Hitendra Patil is the President of Global M&A Services, Datamatics Business Solutions, Inc. | Exclusive services for accounting firms.
TL;DR: Why Accountants Need to Understand AI First Really East.
Hey, accountants! Have you heard of ChatGPT?
Sorry, wrong question. What do you think of ChatGPT after trying it?
This article isn’t about any specific tool you may have heard of in the field of artificial intelligence (AI). It’s about how the fundamentals of AI can apply specifically to your business and its business model.
AI will impact your practice.
Either way, AI will impact your business.
Whether this will have a positive or negative impact on your business is a question of evaluating your company’s business model. How much It’s a question of evaluation.
You might think, Wait, AI has made inroads into the software we use every day. So why is it now necessary to specifically assess the impact of AI on my business? What has changed?
Good questions!
There are no simple answers. But let’s try to build them for you.
What changed?
The CEO of a large accounting software company had predicted This AI would have old-school accountants struggling in five years. Those five years are now over!
So where are we today in the AI-driven accounting profession?
Today, as an accountant, would you accept receiving a shoebox full of receipts from a client and manually entering them into the accounting software? Probably not. Why? Most software can create accurate data from scans of those receipts and place the data in the right places by categorizing it with a very high level of accuracy (although there are some exceptions). And the clients themselves know that the software can do it. So why would they want to pay you to do what the software can do?
This is possible thanks to technological advancements, especially those made by artificial intelligence, which have made giant strides. ChatGPT is just a glimpse of these advancements.

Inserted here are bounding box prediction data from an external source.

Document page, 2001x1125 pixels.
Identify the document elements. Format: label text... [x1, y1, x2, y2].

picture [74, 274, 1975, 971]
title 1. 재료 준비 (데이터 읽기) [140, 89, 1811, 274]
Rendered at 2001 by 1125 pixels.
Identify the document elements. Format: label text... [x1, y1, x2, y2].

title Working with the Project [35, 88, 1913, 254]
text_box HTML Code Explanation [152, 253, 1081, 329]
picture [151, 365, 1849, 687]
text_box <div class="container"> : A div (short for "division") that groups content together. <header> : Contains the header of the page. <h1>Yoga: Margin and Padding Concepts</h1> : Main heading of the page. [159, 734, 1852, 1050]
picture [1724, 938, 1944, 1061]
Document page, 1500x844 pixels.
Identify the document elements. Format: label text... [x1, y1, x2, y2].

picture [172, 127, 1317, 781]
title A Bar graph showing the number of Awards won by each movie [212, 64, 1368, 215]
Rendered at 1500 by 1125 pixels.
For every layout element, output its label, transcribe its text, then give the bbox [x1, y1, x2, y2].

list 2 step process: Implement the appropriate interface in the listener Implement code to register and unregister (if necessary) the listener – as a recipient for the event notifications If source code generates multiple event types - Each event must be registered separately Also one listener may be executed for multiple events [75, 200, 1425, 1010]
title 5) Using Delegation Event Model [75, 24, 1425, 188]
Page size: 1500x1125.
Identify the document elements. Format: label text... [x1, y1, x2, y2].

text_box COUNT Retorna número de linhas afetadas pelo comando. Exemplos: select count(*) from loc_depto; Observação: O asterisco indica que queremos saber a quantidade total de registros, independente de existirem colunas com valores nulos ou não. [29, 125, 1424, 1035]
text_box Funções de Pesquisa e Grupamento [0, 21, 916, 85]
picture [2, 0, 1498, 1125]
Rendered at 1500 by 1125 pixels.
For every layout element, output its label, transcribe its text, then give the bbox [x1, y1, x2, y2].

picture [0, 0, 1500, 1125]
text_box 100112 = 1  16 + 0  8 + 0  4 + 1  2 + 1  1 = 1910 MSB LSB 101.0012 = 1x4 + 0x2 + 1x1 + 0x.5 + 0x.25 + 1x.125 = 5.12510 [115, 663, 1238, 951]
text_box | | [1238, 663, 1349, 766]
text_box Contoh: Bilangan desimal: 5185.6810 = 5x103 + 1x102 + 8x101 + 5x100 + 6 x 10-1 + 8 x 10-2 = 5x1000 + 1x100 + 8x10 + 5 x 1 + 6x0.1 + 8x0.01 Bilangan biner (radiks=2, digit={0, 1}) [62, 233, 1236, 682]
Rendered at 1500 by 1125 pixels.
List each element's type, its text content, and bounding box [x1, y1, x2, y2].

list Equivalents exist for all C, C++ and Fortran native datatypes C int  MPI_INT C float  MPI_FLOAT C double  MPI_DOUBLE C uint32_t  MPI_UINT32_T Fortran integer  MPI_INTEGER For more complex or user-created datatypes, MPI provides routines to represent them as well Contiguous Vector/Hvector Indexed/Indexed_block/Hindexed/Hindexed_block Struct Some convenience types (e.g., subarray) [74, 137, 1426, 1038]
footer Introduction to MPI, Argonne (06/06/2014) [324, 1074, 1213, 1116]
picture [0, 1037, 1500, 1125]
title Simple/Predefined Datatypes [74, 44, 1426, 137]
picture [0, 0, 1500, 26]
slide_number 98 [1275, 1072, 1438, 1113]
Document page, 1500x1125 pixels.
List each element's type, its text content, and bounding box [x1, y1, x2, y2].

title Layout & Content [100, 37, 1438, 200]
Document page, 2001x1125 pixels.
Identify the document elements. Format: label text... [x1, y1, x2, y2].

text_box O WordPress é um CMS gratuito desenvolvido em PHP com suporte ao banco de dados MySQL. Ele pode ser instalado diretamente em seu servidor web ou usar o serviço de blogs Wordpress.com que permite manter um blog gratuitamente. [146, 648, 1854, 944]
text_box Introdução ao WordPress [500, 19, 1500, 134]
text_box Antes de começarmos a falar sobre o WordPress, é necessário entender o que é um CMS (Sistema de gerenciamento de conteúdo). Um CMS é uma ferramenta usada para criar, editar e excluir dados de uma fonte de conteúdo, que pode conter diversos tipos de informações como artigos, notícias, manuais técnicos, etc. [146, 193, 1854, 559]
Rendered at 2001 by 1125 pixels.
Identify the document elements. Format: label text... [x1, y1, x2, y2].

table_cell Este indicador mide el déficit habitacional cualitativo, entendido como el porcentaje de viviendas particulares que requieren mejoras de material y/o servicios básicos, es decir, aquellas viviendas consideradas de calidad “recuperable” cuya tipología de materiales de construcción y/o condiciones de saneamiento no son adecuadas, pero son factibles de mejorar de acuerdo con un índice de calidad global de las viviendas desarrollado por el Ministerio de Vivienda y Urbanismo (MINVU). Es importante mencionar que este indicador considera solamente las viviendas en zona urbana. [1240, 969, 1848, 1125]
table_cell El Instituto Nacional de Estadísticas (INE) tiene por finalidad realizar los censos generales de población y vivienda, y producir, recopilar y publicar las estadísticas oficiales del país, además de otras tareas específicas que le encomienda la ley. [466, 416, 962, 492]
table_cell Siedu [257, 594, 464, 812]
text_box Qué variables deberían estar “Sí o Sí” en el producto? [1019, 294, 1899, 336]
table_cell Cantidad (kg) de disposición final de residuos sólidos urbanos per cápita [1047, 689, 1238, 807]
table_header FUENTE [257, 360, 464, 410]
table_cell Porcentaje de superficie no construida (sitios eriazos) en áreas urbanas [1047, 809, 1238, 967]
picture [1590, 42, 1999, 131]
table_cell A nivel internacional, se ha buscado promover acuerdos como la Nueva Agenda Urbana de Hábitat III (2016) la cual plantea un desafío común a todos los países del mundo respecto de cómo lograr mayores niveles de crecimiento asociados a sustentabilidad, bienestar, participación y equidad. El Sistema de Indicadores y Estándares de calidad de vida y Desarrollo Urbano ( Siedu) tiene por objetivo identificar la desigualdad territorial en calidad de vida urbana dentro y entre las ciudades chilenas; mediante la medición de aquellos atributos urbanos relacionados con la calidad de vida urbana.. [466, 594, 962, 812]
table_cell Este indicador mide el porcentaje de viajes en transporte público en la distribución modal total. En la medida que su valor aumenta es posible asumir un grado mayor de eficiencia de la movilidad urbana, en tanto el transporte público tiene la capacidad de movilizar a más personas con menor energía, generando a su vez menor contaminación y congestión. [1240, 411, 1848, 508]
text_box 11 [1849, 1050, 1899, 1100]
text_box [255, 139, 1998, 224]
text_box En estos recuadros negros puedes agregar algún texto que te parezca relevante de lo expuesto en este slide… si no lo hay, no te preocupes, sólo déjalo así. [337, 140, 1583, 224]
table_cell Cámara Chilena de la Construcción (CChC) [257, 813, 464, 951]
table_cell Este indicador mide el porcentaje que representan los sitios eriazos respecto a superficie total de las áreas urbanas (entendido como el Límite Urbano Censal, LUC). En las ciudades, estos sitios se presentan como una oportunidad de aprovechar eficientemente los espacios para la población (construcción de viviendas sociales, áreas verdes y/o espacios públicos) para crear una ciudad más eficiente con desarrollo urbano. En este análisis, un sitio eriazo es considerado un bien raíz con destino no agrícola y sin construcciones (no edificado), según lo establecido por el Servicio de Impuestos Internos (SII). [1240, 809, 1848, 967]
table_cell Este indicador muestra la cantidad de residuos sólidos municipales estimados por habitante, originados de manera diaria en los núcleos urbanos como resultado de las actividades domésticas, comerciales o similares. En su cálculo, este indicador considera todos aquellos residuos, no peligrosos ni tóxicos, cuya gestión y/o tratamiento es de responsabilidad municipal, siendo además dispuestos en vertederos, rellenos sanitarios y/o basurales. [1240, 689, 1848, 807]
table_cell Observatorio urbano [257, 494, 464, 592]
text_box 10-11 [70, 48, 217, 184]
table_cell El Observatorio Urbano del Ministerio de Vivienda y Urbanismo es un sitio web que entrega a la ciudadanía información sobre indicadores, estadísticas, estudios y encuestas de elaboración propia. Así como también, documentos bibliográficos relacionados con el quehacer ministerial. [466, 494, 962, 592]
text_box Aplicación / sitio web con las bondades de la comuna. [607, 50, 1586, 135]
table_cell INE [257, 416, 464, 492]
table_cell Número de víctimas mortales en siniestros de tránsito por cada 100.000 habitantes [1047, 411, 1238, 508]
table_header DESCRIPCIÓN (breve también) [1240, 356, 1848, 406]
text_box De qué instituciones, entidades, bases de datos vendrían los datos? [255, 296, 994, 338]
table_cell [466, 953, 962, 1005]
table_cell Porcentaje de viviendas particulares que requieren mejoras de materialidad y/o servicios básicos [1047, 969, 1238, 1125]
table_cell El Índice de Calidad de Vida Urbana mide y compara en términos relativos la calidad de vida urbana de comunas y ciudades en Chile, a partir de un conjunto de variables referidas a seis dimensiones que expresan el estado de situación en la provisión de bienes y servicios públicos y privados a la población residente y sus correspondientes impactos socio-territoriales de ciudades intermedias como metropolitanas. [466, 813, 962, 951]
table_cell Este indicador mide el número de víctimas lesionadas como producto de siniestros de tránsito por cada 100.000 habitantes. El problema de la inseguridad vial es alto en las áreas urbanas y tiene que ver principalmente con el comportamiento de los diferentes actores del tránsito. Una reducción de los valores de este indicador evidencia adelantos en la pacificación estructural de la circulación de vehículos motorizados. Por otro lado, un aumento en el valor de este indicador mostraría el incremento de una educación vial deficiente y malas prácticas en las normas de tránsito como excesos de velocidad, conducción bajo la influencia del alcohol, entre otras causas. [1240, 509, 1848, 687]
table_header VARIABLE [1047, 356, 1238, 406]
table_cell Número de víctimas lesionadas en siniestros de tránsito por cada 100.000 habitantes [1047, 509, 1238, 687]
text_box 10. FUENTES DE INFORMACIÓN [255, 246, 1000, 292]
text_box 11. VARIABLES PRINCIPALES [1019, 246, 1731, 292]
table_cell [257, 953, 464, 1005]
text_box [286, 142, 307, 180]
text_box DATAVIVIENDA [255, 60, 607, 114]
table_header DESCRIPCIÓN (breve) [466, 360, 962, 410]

It will take several articles to explain how AI works and how it will evolve in accounting software (payroll, tax, and audit). But for this article, let’s focus on the fundamentals of AI.
How does AI relate to your company’s business model?
In a nutshell, if AI can do the work you do (manually or even semi-automated), AI will likely replace your need to do that work.
In your company’s business model:
• If a large portion of the total work done by your business involves converting source data (paper or electronic) into structured data (entered or uploaded into software), your business model is more exposed to the challenges posed by AI. This is because AI can do this work extremely quickly and accurately.
• If a good part of your work is about transforming data into information and generating insights, your business model will still be exposed to the challenges posed by AI. Indeed, generative AI (like ChatGPT) is already demonstrating what it is capable of. And such generative AI is considered “narrow” AI! In other words, AI will make discovering insights based on data cheaper, easier, and faster.
• If a reasonable percentage of your job involves connecting the dots between your clients’ goals, situations, fears, concerns, plans, and thoughts with the information in their accounting data to help clients make better, more timely decisions, AI will become the best tool you’ve ever used.
The business model categories mentioned above were meant to get you thinking about how the impact of AI relates to your company’s specific business model and processes.
But how exactly can AI impact my company’s business model?
If you are asking yourself this question right now, congratulations! You are on the right track.
To understand exactly how AI can impact your company’s business model, the very first step is to try to learn:
• How AI is created.
• How he learns (on his own).
• How it works (constantly changing how it works as you learn).
I have been researching and studying AI from an accountant’s perspective for almost five years now. Before that, I had been reading (with amusement) about AI for many years.
From my understanding of AI, I can confidently say that you don’t need to be a programmer to understand AI.
AI is not some kind of magic. It’s not a mystery. It’s a science. There’s a method.
And there are no better professionals than accountants to understand things systematically. After all, you can almost predict what your software will do in a given situation, right? Because you can understand the logic of the software.
However, AI poses a huge problem.
AI is not traditional software. It can learn by itself and therefore adapt periodically, even daily (without programmers needing to write new code). Unfortunately, this means that we don’t have enough capacity to “understand” exactly how AI does what it does.
Yet once you understand how AI is created, learns (and relearns), and works, you’ll be able to see the bigger picture when coexisting with (much more) AI.
Accountants must understand many aspects of AI’s limitations and biases, both for professional ethics and to protect clients. Yet there are several opportunities to integrate the power of AI into your practice to transform your business like never before. Your people will need this fundamental understanding of AI to take advantage of it.
How can you integrate AI into your company’s business model?
AI is here to stay. It won’t replace you, but someone who leverages AI will. It will redefine what you call “work” (what customers pay you to do).
To integrate AI to improve your company’s business model, start by aim.
Think, using AI:
• What new tangible benefits can you bring to your customers?
• How will you use AI to deliver more meaningful work to your workforce?
• What should you stop doing because AI can do it better?
AI actually makes “accounting intelligence (AI)” more powerful!
The information provided here does not constitute investment, tax or financial advice. You should consult a licensed professional for advice regarding your particular situation.